Big regional bands that seemed on the verge of widespread popularity like The Parrots, Cruise and of course, The Killer Whales each made their mark night after night while bouncing from venue to night club to outdoor gigs on decks—from Folly Beach to the legendary Bert’s on Sullivan’s Island. Two of my favorite spots were the Olde Side on the Front Beach, maybe to hear Ed Honeycutt (sigh, was anyone handsomer? Oh, that’s right—his brother), or spend an evening, two doors down, tapping a toe with Ricky Myatt, everybody’s favorite mailman at the bar, Malibu East.
While I made my way from my late teens to my early 20s, Mount Pleasant had very few spots featuring live music. Just a mere four decades later, I can barely recall where we would go to hear performances in Mount Pleasant (except for maybe Ronnie’s Cabana and to the Shem Creek Bar & Grille, occasionally). Then again, J. Michaels Roadhouse, Mupps–tucked off Coleman, and Whiskers, come to mind.
The music of our coming of age, perhaps more so than any other soundtrack we are exposed to, lasts in our memories. These days, it’s all about digital downloads on devices the size of a cigarette lighter.
I had an eight-track player in my first car (before MTV made its debut) and romancing was often conducted with mix tapes shared on cassette. I would tease a friend relentlessly for having an overabundance of Captain & Tennille or too much sappy Loggins & Messina.

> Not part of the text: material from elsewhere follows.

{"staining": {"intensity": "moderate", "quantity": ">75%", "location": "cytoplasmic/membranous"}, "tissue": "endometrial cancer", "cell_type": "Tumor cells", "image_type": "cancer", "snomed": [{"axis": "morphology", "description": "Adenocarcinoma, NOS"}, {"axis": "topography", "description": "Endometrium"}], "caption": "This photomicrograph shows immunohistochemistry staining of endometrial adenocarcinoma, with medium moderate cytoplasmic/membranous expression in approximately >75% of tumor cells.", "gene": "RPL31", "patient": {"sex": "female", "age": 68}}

On the radio, Eddie Salen, Alicia Mendicino, Booby Nash, Rick Tracy and Madeline, the Disco Queen of the night would be playing new sounds like Funkytown by Lipps Inc., the number one smash that summer. Chart toppers like Blondie, Paul McCartney & Wings, Linda Ronstadt and Boz Skaggs were among the top 40, and The Cars was finding its way onto the airwaves.
Billy Joel seemingly reflected the acceptance of these new genres with his mainstream hit, “It’s Still Rock ‘n Roll to Me.” And it still is. I love rock ‘n roll with a local flavor, remembering David Fuller on vocals backed by The East Coast Party Band at yet another friend’s wedding at The Sand Dunes Club.
Maybe I’ll just put another dime in the jukebox, baby. And remember. . . don’t just live ~ create a life, baby.